Findings reviewed included;

  • 05000255/2011002-01, Failure to Account for Age-Related Degradation The inspectors reviewed the associated corrective action documents for the prior findings and reviewed documentation associated with corrective actions. The inspectors noted that the licensee had closed the condition report on SAMG adequacy without conducting an adequate review of the SAMGs. The inspectors noted that the SAMGs still contained errors. For example, calculation aids assumed steam generator tube volume had not changed since the calculation aid was developed. The inspectors concluded that the licensees actions were not adequate to address the original finding.

The licensee initiated a new CR-PLP-2011-5631 to address this issue.
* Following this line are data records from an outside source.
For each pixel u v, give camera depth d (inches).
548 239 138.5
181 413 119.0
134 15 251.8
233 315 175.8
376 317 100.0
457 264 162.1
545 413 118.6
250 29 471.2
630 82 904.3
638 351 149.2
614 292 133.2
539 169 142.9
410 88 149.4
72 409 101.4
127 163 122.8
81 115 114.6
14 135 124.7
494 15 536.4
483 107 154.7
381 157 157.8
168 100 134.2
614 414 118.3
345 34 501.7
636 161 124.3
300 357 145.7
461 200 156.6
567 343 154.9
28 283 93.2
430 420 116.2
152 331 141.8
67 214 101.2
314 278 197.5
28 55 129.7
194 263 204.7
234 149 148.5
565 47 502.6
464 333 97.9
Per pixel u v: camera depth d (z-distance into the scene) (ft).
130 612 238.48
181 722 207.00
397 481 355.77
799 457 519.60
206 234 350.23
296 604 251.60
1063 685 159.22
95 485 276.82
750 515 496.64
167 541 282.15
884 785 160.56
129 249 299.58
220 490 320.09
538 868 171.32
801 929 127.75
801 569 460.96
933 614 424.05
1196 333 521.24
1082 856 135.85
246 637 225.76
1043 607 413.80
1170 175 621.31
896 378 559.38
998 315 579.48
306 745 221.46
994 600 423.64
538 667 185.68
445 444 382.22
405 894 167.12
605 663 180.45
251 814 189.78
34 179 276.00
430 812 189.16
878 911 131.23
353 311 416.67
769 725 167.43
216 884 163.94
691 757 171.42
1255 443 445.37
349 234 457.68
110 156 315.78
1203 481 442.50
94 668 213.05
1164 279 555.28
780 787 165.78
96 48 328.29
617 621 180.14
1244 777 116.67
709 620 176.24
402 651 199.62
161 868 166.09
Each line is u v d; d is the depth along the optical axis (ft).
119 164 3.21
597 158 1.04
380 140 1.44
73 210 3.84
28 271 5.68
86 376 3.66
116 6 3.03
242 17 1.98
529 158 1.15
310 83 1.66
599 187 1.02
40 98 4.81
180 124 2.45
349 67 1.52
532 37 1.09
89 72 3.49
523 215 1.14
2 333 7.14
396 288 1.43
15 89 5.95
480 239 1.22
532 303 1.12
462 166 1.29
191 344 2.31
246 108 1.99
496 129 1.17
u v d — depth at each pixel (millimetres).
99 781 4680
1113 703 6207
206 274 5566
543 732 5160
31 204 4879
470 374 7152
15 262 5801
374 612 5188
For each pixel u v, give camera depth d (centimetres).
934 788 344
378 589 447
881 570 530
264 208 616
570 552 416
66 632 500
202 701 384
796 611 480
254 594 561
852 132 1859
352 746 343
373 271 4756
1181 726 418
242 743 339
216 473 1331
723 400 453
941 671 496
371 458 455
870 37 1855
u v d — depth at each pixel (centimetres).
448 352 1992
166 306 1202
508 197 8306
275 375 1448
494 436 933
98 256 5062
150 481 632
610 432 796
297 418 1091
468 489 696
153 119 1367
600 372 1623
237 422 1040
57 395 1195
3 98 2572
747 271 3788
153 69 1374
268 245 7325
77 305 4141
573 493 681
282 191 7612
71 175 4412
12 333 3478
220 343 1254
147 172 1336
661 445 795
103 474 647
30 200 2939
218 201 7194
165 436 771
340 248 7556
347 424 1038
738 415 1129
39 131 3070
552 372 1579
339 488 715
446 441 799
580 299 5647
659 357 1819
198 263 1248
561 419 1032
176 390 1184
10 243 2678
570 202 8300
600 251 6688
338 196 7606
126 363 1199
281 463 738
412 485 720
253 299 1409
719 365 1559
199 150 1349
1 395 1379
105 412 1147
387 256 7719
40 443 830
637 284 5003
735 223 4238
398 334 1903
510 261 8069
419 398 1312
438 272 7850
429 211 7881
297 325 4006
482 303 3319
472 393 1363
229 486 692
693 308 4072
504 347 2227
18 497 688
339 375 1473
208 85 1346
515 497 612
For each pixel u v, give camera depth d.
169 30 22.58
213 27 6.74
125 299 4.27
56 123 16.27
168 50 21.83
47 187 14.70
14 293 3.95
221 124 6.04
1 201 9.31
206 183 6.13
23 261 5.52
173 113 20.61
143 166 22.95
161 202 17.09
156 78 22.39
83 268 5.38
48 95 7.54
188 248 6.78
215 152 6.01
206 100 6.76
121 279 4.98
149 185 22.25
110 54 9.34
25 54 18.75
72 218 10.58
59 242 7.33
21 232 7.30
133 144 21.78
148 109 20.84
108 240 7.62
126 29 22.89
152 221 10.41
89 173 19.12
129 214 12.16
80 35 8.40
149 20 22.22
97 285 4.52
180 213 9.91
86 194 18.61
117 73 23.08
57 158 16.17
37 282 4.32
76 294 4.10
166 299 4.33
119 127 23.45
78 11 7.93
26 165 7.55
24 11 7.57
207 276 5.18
This review constituted one in-depth problem identification and resolution sample as defined in IP 71152-05.

b. Findings

No findings were identified.

.8 Selected Issue Follow-Up Inspection: Cross-cutting themes from the mid-cycle review

a. Inspection Scope

During the 2011 midcycle review, the NRC noted that licensee performance had resulted in two cross-cutting aspect themes. Since the themes developed late in the assessment period, the NRC did not open a significant cross-cutting issues. The themes were H.2.C (procedures/documentation) and H.1(b), conservative assumptions. The inspectors reviewed the root causes and corrective actions for these themes.

For conservative assumptions, the inspectors reviewed the Apparent Cause Evaluation (ACE), corrective action documentation, the recovery plan and NRC inspection findings.

The licensee determined that the apparent cause was managers making decisions based on meeting only minimum regulatory requirements. The inspectors concluded that based on the findings reviewed by the licensee, the licensee identified a reasonable apparent cause. However, the inspectors believe that the recovery plan elements related to address leadership engagement, correction of performance gaps and degradation of safety culture principles more accurately characterize the causes of the findings. In addition, the recovery plan includes broader actions that will more likely effect change. The ACE actions included training of supervisors on conservative decision making. While this is a reasonable step in eliminating the cross-cutting theme, management reinforcement of conservative decision making is necessary to achieve sustainable results. While the ACE corrective actions capture this through an observation form, the broader elements of the recovery provide a mechanism more likely to achieve sustainable results. In reviewing licensee performance over the third and fourth quarter, the inspectors noted that the special inspection teams for both the P-7C service water pump and for the DC bus trip expressed concerns with conservative decision making. In part, non-conservative decisions contributed to the DC bus trip.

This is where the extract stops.